"I laughed, I cried"
- A Manic Depressive.
I'm in a bit of a similar situation at the moment, but not at the point you are yet, maybe i won't go in that direction, who knows.
I've accepted my own mortality and yet at times i fear my own death, irrationally i guess, at other times i sit staring at the walls wondering why i even bother thinking but it's all i seem to do. At the moment it seems i can't get out of my pattern of staying up all night doing nothing.
I have no friends anymore, i'm a bit of a slow starter, don't make real friends till the final year such was primary and high school. even then it's not like these friendships continue past that phase of school.
I know everyone, but no-one knows me and it distracts me from everything.
The two true passions in my life i have to push aside to become something i don't want to become, and yet i take no action to hinder that progression.
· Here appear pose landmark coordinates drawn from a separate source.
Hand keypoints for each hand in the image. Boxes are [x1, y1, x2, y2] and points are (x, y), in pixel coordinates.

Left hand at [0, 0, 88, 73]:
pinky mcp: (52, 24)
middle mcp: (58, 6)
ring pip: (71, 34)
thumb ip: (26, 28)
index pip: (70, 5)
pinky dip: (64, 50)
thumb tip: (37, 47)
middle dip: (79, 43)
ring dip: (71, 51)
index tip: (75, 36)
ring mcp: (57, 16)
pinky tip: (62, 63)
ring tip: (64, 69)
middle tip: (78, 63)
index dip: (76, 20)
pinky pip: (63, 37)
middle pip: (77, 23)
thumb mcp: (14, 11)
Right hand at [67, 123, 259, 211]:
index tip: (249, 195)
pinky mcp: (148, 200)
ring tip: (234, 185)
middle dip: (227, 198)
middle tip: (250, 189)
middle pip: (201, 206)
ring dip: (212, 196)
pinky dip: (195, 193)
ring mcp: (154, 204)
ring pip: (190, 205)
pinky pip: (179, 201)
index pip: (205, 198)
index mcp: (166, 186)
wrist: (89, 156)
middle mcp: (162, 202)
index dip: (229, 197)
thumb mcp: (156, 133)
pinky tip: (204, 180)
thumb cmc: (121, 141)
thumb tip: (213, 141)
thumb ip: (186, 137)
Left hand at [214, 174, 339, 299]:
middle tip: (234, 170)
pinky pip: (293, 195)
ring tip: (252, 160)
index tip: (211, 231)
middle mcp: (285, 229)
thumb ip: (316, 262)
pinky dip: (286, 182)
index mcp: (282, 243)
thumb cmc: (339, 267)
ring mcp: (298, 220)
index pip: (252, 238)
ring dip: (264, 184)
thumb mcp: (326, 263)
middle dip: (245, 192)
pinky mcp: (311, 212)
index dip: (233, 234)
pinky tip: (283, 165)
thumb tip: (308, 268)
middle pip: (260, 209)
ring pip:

I constantly feel a void of emptiness inside, even now it feels like there's a vacuum cleaner stuck through my back and sucking my life out from the inside.
I have so much time to myself that i often think so deeply that it feels as if my head will implode...mainly about the creation of the universe, what was there before it was it all just black, did black exist, how long did nothing go on for, what happens when i pass on, what happens tomorrow, what happened yesterday.
I spend so much time being what i want that i alienate chances to be what other people want, to know what they want.
I finally have everything i thought i wanted, i don't share a room with anyone anymore, I'm finally alone, but i'm too alone.
Nobody notices my unhappiness, i don't want to burden them with it, or maybe i'm afraid to change, i like things the way they are at home, i like being by myself, and not being bothered by my family and their materialistic wants.
I don't drink or smoke but i kill myself through other means, poor nutrition and all that.
I want to change but i want to be myself, i don't even have to be my real self, even then i typed real gay self but felt the urge to delete it, it is me but it says nothing about the way i act.
I put up a front at times that i'm a narcissists but that's just for comedy value as i have no real reason to be.
When i do have friends i spend all my time trying to make them laugh and for a while that works out fine, but then my schtick becomes stale and i barely elicit the reaction that i hope for, the one thing that keeps me happy.
I know that my grandfather will pass on soon and yet i persist on not seeing him, he's grown so frail lately, and i don't want to remember him as someone who knew he was dying, i want to remember him as someone who knew he was living.
Sorry that really had nothing to do with this thread i just started to vent and couldn't stop.